5.3 SURGICAL THERAPY FOR OSA
Surgical therapy for OSA can be classified in three categories. The first category includes procedures on the upper airway which may improve PAP use and compliance. The second category includes surgery that improves OSA without surgically altering the upper airway such as tracheotomy and bariatric surgery. The third category includes surgery that directly alters the upper airway to reduce obstruction of breathing during sleep.
Surgical procedures to improve PAP use
Patients who tolerate PAP and whose sleep-disordered breathing is abolished by PAP do not typically need surgery. However, there is a significant number of patients who do not tolerate PAP because of the need for elevated pressures or because of nasal obstruction. In selected patients with elevated pressures, surgery on the upper airway can reduce PAP pressures and improve compliance. Examples include patients with large tonsils, adenoid hypertrophy or nasal obstruction. If medical treatment of these issues fails, surgical treatment including tonsillectomy, adenoidectomy, or nasal surgery may help reduce PAP pressures and/or improve compliance.13 Obstruction from turbinate hypertrophy, deviated septum, or nasal polyps, for example, may benefit from surgical correction.

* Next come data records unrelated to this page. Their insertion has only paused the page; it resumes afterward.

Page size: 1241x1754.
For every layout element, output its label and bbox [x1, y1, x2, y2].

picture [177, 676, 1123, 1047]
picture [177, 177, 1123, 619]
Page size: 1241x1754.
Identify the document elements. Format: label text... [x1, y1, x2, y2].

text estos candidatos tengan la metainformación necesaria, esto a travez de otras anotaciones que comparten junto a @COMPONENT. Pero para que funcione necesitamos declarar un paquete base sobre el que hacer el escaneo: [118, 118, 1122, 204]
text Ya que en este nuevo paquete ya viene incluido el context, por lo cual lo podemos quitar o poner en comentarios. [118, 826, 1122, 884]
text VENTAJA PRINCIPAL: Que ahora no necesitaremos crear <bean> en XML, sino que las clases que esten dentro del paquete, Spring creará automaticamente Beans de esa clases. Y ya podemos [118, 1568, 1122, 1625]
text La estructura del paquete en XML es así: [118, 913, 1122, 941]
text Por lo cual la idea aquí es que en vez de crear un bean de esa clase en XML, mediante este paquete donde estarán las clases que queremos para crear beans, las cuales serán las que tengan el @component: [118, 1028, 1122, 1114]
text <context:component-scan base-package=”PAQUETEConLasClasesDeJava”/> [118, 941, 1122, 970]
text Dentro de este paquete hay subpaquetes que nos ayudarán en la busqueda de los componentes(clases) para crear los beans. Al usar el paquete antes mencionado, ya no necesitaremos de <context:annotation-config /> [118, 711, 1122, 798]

Non-upper airway surgery for OSA
Despite its efficacy in bypassing upper airway obstruction, tracheotomy is rarely considered as a sole treatment for patients with OSA.14 More commonly, tracheotomy is used on a temporary basis in the perioperative period for patients undergoing upper airway surgery for OSA. The need for an opening in the neck with its associated hygiene and social burdens appropriately limits its routine use. Tracheotomy is typically reserved for morbidly obese patients who are unable to tolerate PAP, morbidly obese patients with Pickwickian syndrome who require upper airway bypass and nocturnal ventilation, and patients who are unable to tolerate PAP with significant co-morbidities in whom other treatment options have failed.14
Since a significant number of patients with OSA are obese and obesity is a major cause of OSA, bariatric surgery has the potential to significantly reduce a patient’s weight and improve sleep-disordered breathing. Bariatric surgery should be considered in patients with a BMI >40 or patients with a BMI >35 with significant medical co-morbidities.10 Patients who fall into this category should preferably be referred to an appropriate center for bariatric surgery for evaluation. This therapy has the significant advantage of treating other co-morbidities associated with obesity such as diabetes and cardiovascular disease in addition to OSA.10
6 ALGORITHM FOR TREATMENT OF OSA AND TREATMENT GOALS
The goal for treatment for OSA is to alleviate sleep-disordered breathing completely when possible manage the disease if complete cure is not possible. Re-evaluation after a treatment has been instituted is critical to determining treatment success. If one cannot normalize a patient completely, one attempts, at minimum, to move the patient into a less severe disease state through behavioral treatments, application of positive airway pressure, or surgery.
Disease severity* |
---|
Mild (5<AHI<15) |
No symptoms |
Behavioral modification |
Symptoms |
Behavioral modification |
* Additional parameters from the polysomnogram, such as oxygen desaturation nadir, RERAs, and time spent below oxygen saturation of 90% can also be used to guide treatment, as these can shift a patient in to a higher category of disease severity.